Gaining New Perspective on Developing Future Women CEOs

Gaining New Perspective on Developing Future Women CEOs

By Jane Edison Stevenson, Vice Chairman, Board & CEO Services

You know the feeling…you’re faced with a difficult issue, and examine it exhaustively without arriving at a solution. Finally, you adopt a fresh perspective and – voilà – a resolution starts coming into focus. Sound familiar?

We experienced this epiphany at Korn Ferry during our work to create a roadmap for developing more women CEOs in the Fortune 500.  Supported by a grant from The Rockefeller Foundation, our just-completed research is part of the Foundation’s 100×25 initiative, which aims for at least 100 Fortune 500 women CEOs by 2015.

Instead of taking the traditional tack – focusing on barriers that impede women’s progress in their climb to the top – we decided to turn this issue upside down and analyze the success of the tiny minority of women who have actually made it to the corner office of a major company. In essence, why had they made it when so many others had not? What was the “secret sauce?”

We reached out to current and recent women CEOs of Fortune 1000 companies – bear in mind that there have been only 94 women CEOs ever in the Fortune 500 – and were thrilled with the response. Participants included 57 women CEOs, 41 of Fortune 1000 companies and 16 of large private company equivalents. Through in-depth individual interviews focused on their personal history, career, and key personality traits and drivers, and by completing Korn Ferry’s proprietary executive assessment, the women CEOs generously gave of their time, providing a view into the elements that had enabled their success.

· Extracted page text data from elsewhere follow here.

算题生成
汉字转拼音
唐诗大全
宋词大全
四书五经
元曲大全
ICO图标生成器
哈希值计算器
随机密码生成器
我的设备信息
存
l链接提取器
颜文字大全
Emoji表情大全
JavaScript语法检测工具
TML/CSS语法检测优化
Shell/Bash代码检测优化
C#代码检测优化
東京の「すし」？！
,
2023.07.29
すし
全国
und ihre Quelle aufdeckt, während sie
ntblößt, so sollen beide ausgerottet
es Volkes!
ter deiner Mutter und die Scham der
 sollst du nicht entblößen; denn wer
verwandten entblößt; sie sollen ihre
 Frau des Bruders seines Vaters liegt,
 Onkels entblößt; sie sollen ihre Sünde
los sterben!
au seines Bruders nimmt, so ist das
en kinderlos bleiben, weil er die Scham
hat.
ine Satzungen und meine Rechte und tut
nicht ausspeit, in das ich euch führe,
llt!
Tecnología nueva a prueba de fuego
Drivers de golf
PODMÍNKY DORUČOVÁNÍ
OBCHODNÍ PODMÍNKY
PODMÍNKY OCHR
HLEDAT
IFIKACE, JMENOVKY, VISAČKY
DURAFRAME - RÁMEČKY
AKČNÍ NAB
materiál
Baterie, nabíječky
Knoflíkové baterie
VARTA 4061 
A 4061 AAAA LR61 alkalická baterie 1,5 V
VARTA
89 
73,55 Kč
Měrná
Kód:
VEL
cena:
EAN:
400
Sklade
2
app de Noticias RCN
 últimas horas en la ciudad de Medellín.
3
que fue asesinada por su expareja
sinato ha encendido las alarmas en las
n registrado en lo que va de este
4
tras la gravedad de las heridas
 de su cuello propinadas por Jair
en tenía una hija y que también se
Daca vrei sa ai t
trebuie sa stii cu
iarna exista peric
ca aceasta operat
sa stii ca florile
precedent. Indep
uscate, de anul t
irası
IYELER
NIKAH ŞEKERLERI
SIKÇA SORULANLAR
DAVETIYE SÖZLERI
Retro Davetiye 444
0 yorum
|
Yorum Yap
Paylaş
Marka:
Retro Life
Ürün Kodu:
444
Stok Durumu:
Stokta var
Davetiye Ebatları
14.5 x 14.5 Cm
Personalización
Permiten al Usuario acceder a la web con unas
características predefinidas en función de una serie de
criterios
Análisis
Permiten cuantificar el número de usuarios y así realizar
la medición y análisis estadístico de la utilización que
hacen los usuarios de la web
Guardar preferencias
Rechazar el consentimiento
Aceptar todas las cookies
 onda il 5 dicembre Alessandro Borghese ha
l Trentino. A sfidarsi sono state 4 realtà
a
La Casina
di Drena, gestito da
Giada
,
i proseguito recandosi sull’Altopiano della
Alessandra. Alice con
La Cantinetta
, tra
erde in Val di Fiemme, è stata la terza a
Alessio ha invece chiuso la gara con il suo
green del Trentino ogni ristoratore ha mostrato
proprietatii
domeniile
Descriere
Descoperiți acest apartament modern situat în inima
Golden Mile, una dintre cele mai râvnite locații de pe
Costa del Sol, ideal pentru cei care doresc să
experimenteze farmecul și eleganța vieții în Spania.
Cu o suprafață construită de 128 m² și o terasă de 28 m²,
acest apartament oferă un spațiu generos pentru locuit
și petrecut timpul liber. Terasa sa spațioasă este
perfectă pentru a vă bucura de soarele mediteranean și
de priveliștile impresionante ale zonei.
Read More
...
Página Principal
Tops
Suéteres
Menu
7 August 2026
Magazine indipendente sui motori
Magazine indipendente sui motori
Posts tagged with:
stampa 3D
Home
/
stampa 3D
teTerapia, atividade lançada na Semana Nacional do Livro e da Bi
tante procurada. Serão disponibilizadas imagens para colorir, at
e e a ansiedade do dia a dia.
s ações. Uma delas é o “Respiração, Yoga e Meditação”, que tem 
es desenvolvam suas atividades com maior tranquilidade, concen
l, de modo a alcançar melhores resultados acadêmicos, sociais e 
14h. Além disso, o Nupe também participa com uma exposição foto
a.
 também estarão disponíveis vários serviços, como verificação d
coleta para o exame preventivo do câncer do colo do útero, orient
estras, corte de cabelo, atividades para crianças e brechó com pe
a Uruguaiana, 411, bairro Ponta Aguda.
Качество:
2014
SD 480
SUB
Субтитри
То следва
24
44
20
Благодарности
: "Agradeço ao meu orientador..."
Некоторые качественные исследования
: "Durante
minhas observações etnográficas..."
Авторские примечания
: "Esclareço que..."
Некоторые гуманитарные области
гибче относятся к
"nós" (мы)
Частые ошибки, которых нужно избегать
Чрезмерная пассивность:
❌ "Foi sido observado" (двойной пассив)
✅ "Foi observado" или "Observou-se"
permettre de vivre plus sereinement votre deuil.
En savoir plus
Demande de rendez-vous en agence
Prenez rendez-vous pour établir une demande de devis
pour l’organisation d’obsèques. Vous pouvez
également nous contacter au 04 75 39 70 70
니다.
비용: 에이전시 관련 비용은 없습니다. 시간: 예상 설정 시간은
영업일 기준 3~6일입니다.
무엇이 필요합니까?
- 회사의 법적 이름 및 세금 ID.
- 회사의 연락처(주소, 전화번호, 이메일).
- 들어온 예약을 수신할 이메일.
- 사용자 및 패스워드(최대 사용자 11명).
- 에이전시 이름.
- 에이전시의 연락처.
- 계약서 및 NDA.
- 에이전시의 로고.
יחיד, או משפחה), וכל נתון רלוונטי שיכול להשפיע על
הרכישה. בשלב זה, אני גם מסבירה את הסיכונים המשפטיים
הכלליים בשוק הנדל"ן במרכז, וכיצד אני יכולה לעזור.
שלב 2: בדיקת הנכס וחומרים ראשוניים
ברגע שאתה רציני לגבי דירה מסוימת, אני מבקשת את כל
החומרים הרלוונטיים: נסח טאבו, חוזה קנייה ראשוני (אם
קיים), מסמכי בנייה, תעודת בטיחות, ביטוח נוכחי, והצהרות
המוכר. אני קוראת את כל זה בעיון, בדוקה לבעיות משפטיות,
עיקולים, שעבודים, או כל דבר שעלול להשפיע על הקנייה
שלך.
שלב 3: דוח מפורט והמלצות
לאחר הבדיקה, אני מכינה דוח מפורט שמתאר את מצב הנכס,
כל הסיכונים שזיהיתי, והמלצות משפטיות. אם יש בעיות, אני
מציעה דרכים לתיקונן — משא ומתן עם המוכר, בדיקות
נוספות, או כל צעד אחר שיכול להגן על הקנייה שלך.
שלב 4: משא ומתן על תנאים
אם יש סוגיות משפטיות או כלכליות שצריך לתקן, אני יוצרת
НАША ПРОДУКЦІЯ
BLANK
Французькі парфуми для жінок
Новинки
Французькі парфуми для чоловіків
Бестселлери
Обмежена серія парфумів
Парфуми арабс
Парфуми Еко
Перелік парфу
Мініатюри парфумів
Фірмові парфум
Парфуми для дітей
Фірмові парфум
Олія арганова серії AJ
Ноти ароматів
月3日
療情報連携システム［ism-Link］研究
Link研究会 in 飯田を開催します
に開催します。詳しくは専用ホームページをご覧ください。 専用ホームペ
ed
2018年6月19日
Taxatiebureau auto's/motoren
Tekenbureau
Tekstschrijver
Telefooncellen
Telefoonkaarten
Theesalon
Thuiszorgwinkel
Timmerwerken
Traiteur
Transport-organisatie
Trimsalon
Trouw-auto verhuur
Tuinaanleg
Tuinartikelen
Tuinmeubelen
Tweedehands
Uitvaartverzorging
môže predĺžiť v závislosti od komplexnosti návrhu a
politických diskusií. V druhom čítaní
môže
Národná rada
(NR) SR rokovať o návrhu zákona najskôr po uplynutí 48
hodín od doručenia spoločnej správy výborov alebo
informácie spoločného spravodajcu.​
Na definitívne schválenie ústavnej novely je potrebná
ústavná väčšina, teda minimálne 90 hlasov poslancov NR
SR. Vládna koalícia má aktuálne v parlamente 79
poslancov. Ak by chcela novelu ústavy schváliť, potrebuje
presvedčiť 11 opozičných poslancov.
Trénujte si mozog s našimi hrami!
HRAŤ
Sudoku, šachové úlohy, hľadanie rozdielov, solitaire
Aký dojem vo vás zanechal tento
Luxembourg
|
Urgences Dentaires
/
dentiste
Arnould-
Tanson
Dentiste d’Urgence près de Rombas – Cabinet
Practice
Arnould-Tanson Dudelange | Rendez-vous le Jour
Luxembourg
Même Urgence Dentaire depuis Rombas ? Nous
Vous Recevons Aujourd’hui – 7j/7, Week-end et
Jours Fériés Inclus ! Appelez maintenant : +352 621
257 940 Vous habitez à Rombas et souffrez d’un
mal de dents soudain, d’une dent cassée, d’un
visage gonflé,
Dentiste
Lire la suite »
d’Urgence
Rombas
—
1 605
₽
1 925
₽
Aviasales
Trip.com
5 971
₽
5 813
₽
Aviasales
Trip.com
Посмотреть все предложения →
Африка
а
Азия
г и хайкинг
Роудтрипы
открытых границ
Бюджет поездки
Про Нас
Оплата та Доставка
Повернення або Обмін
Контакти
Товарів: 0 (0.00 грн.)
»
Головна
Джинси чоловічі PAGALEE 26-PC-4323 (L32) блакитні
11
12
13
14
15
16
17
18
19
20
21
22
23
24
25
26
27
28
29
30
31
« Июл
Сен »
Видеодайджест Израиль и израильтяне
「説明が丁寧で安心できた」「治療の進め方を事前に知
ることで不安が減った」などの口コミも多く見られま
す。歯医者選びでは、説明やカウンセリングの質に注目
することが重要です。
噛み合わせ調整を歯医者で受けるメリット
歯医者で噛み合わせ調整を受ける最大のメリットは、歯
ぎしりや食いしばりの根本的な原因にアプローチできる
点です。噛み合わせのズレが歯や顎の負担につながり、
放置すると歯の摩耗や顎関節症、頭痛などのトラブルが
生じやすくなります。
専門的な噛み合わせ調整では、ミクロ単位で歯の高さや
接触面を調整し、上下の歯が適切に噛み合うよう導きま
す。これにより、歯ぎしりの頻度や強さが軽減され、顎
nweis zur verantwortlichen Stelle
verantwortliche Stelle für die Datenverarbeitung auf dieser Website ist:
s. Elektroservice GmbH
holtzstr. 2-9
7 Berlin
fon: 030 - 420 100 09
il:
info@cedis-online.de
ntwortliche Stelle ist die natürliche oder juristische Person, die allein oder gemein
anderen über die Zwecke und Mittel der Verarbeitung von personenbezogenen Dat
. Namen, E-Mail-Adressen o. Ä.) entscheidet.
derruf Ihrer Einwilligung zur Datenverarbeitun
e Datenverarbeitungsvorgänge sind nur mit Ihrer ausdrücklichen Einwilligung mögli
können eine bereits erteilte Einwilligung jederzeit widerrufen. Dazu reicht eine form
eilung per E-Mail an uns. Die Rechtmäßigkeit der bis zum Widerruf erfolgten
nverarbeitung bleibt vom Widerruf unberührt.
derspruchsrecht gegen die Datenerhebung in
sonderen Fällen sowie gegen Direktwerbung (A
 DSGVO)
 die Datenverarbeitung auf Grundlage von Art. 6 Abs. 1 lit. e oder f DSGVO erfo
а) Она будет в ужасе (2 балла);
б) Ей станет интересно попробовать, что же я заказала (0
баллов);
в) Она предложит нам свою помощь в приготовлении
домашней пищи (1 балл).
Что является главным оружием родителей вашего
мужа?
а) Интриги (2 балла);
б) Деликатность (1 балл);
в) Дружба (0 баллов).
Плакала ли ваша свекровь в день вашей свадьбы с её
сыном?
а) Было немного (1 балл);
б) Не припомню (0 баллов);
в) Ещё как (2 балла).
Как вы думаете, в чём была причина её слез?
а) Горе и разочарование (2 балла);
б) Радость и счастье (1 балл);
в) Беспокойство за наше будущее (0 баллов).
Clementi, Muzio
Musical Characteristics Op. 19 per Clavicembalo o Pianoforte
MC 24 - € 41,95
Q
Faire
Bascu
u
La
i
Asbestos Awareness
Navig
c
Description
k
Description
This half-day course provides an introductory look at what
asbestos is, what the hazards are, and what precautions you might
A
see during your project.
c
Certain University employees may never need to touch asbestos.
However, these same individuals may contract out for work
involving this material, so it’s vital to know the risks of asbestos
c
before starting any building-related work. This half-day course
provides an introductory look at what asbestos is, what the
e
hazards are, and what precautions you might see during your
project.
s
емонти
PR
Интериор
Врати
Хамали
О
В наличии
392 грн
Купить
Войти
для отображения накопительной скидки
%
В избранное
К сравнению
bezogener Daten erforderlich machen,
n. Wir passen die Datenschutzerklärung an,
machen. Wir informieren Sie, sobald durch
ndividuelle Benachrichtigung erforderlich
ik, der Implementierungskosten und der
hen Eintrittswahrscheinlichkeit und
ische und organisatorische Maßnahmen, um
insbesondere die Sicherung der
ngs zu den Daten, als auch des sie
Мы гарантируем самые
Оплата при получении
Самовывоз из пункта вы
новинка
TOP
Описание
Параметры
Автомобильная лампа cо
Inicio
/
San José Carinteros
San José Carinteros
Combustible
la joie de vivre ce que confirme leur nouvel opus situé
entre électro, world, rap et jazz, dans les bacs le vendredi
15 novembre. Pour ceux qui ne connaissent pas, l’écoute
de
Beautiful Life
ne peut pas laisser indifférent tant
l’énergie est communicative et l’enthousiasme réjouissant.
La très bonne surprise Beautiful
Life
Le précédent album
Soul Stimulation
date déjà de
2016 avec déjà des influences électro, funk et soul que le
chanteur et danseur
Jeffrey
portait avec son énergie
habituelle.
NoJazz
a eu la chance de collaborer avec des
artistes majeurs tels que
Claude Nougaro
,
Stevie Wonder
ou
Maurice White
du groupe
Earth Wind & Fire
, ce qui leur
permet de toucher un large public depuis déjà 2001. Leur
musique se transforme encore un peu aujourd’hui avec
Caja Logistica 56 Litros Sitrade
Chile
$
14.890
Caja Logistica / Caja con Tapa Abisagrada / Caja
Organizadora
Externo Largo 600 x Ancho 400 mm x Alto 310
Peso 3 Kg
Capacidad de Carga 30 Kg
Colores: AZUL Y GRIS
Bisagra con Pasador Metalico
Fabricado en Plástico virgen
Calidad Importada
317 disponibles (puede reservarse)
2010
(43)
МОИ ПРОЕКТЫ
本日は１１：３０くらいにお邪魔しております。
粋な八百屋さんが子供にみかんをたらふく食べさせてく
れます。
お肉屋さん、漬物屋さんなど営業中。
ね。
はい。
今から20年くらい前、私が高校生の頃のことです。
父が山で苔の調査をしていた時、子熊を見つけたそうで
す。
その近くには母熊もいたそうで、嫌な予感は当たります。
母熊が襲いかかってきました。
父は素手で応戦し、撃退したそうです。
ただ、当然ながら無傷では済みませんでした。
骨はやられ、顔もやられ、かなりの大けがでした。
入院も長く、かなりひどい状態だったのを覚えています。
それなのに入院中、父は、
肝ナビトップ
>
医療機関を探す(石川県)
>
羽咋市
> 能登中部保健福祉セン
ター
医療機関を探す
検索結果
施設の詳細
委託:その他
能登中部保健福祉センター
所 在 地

Insights and potential paths forward bubbled to the surface as we quantified common success factors. For one thing, these women worked harder and longer to get to the top. They were four years older than male counterparts, and worked in a slightly higher number of roles, functions, companies, and industries. They were driven by achieving business results, but also by something more: a sense of purpose and their belief that their company could have a positive impact on the community, employees, and the world around them. In addition, the women CEOs had traits that set them apart, time and again, including courage, risk-taking, resilience, agility, and managing ambiguity. And they understood how to engage the power of teams.

Regrading common backgrounds, the women shared STEM and financial backgrounds that served as a springboard, enabling them to prove themselves with precise, definable outcomes that were also crucial to the success of the business. Yet, despite their evident potential, the women didn’t generally set their sights on becoming CEO; many never even considered it until a boss or mentor encouraged them. Instead, they focused on hitting business targets rather than on their personal career advancement.

While we consider all of our client work important, it has been a distinct honor and a real privilege to be intimately involved with research that has such far-reaching potential to enable needed, groundbreaking change. Companies face many novel challenges in our rapidly, ever-morphing, and increasingly competitive business environment.

Significantly, the picture that emerged from our research of women leaders included such traits and competencies as courage and the ability to successfully navigate uncertainty and ambiguity in a constantly shifting environment. This description is, in effect, also a profile of the modern leader, well aligned with key, new challenges that today’s boards are finding in short supply, but high demand.

Moving forward from the research, we are currently building out action steps, including working with a group of Beta companies to apply what we learned to design specific programs geared to cultivating more women leaders. As success builds on success, we hope this initiative will grow exponentially – like pebbles in a pond, each generating its own ripple of change – until critical mass is undeniable.

Longer-term, we envision a world where women – including my own daughter – are developed and encouraged to reach for their highest career aspirations, and where companies can fully utilize this crucial resource. After all, women comprise half of the world’s talent base, and neglecting to leverage that talent is akin to hopping to the finish line on one foot when companies should, instead, be unleashed to pursue their strategic vision at maximum speed, with every resource at their disposal.